WORK ITEM:
In the paired-flower project write-up below, list each improvement the team proposes in the paragraph beginning "In terms of what we can improve."

EXTRACT PROVIDED:
==*==

It connects people when there are flowers in pairs. When there is a set, including two flower buds and a vase, one bud represents the user, and the other bud represents the user's friend.
In the scenario that each person has a set of flowers, paired flowers will be synchronized in real-time to show the blooming and glowing of the other flower, which means people are informed about their partner’s focused state by seeing how the paired flower moves. Meanwhile, people can push the button on their vase to trigger the LED on the paired flower to send a “good job” message to their partner.
Once people leave their sit, the flower can’t detect its presence anymore. It will lead the flower to wilt, gradually closing up if the person doesn’t return. Ths state will also be synchronized to the paired flower, too.
We used an ultrasonic sensor to detect whether a person is located within a certain distance in front of the laptop. We initially wanted to get screen usage time or particular apps usage time as the input to determine how focused the person is. However, due to the tight time frame, we chose the more straightforward but effective way to prove the concept.
Reflection and Critique:
On the demo day, people suggested that users could set their preferred focus time, and the flower would bloom according to the customized duration. Another critic pointed out that what if people are focused on work that is not digital such as reading a book or crafting? What sensors or other methods could we use to identify the focused state?
In terms of what we can improve, we can use a passive infrared sensor to detect human motion/body temperature rather than an ultrasonic sensor in order to avoid arbitrary inputs such as distance between the user and the computer. Furthermore, we can dig into collecting screen usage time, email reply times, particular software usage time, etc., or even corporate productivity tracking software to get a more accurately defined focused state. Regarding the experience design, we can research more on different motions of LED, such as fading in and out to indicate users to interact or blinking in certain patterns to represent different messages from their partners. The motion of flower blooming and wilting can also be improved to be less mechanical and more natural and smooth. Moreover, If there are conductive leaves, users can touch different parts of the leaves to trigger various interactions more naturally rather than pressing a button.

==*==

RAW DATA:
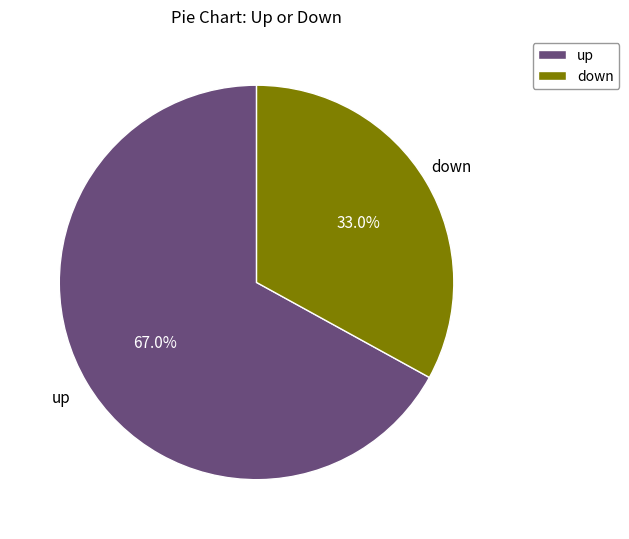

The up slice represents 67% of the pie. True or false?

True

==*==

SOLUTION TO THE PROBLEM:
- Detect human motion or body temperature with a passive infrared sensor instead of the ultrasonic sensor.
- Collect screen usage time, email reply times, particular software usage time, or corporate productivity tracking software data to define the focused state more accurately.
- Research different LED motions, such as fading in and out to prompt interaction or blinking in certain patterns for different messages from partners.
- Make the blooming and wilting motion less mechanical and more natural and smooth.
- Add conductive leaves so users can touch different parts to trigger interactions instead of pressing a button.